But Sanders went off his talking points several times Tuesday night to go on the attack. Take this exchange with Ryan, who questioned whether the benefits in Sanders’s plan would be as good as the plans negotiated by strong unions:
SANDERS: Two things. They will be better because Medicare-for-all is comprehensive and covers all health care needs ... it will finally include dental care, hearing aids, and eyeglasses. Second of all —
RYAN: You don’t know that, Bernie.
SANDERS: I do, I wrote the damn bill. Second of all, many of our union brothers and sisters — nobody more pro-union than me up here — are now paying high deductibles and copayments, and when we do Medicare-for-all, instead of having the company putting money into health care, they can get decent wage increases, which they are not getting today.

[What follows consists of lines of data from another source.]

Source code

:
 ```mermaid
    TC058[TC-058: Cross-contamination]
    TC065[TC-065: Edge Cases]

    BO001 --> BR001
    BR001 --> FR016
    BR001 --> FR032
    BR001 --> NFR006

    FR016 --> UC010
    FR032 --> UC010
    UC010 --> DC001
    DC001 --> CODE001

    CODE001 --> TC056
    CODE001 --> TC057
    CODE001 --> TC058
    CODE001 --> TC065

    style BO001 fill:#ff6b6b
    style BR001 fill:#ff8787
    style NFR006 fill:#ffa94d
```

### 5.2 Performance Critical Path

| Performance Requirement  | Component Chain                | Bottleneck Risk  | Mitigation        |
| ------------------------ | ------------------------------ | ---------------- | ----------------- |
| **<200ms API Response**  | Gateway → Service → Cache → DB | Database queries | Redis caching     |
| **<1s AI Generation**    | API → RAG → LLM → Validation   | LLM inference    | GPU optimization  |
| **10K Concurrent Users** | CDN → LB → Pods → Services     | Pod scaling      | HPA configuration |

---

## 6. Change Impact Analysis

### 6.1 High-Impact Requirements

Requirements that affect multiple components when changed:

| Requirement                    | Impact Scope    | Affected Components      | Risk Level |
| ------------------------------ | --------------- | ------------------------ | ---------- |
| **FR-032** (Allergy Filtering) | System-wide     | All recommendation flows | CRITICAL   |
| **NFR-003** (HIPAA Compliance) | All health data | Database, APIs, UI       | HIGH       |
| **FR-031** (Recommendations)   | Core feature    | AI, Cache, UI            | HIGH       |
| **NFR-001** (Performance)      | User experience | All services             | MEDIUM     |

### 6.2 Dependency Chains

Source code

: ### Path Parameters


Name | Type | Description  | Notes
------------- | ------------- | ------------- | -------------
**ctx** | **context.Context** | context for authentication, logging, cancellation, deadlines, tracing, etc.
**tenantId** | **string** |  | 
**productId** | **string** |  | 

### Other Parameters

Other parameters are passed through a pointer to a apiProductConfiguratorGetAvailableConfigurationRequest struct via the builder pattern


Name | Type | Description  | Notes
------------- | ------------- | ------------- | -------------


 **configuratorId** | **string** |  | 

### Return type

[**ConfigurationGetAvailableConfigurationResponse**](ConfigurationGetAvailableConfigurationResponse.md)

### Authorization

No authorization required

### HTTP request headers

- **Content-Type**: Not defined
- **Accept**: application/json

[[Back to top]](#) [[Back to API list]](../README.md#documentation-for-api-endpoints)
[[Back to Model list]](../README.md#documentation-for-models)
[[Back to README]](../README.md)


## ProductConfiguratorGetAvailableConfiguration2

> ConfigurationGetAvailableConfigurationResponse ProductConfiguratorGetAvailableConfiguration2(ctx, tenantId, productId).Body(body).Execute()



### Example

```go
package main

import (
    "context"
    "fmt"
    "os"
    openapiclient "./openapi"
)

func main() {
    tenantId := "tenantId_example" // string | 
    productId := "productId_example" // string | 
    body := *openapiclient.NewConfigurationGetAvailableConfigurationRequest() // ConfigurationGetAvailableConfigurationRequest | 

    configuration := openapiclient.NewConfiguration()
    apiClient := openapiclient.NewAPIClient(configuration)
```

Or the time he took he attacked Delaney for his career as a health care finance executive.
SANDERS: Under Medicare-for-all, the hospitals will save substantial sums of money because they won’t be spending a fortune doing billing and the other bureaucratic things they have to do today.
DELANEY: I’ve done the math —
SANDERS: Maybe you did that and made money off health care, but our job is to run a nonprofit health care system.
He even turned the heat on Jake Tapper, one of CNN’s moderators, and the network for asking whether Medicare-for-all would increase middle-class taxes.
“Jake, your question is a Republican talking point at the end of the day, and by the way, the health care industry will be advertising tonight on this program,” Sanders said.
Bernie Sanders on Medicare for All: "I wrote the damn bill." pic.twitter.com/ruRdPklxwz
— Aaron Rupar (@atrupar) July 31, 2019
Warren’s defense of Medicare-for-all was different in style
Warren took a noticeably different tack defending Medicare. Right away, she reframed moderate Democrats’ argument that single-payer’s elimination of private insurance would “take away” health care. She said her fellow Democrats onstage were acting like Republicans.
“Let’s be clear about this,” Warren said. “We are the Democrats. We are not about trying to take away health care from anyone. That’s what the Republicans are trying to do. And we should stop using Republican talking points in order to talk with each other about how to best provide that health care.”
Similarly, she refused to engage with Tapper’s question about raising middle-class taxes in order to pay for single-payer health care. Instead, she talked about health care costs in total, making the case that while taxes would go up, primarily for the wealthiest Americans, out-of-pocket costs at time of service would be eliminated.
Finally, she then put a human face on the debate. She told the story of Ady Barkan, an activist with ALS who has become a central figure in the fight for Medicare-for-all:
I want to have a chance to tell the story about my friend Ady. He is 35 years old. He has a wife, Rachel, and a cute little boy named Carl. He also has ALS, and it’s killing him, and he has health insurance, good health insurance ... this is somebody who has health insurance and is dying. Every month he has about $9,000 in medical bills that his insurance company won’t cover. His wife, Rachel, is on the phone for hours and hours and hours begging the insurance company please cover what the doctors say he needs. He talks about what it’s like to go online with thousands of other people to beg friends, family, and strangers for money so he can cover his medical expenses. The basic profit model of an insurance company is taking as much money as you can in premiums and pay out as little as possible in health care coverage.
Warren herself wasn’t shying away from the attacks.
“I don’t understand why anybody goes to all the trouble of running for president of the United States to talk about what we really can’t do and shouldn’t fight for,” she said at one point, in a remark directed at Delaney. “I don’t get it.”
In all, Warren and Sanders were a team Tuesday night. But between the two of them, they showed voters two very different styles of defending a bold progressive agenda.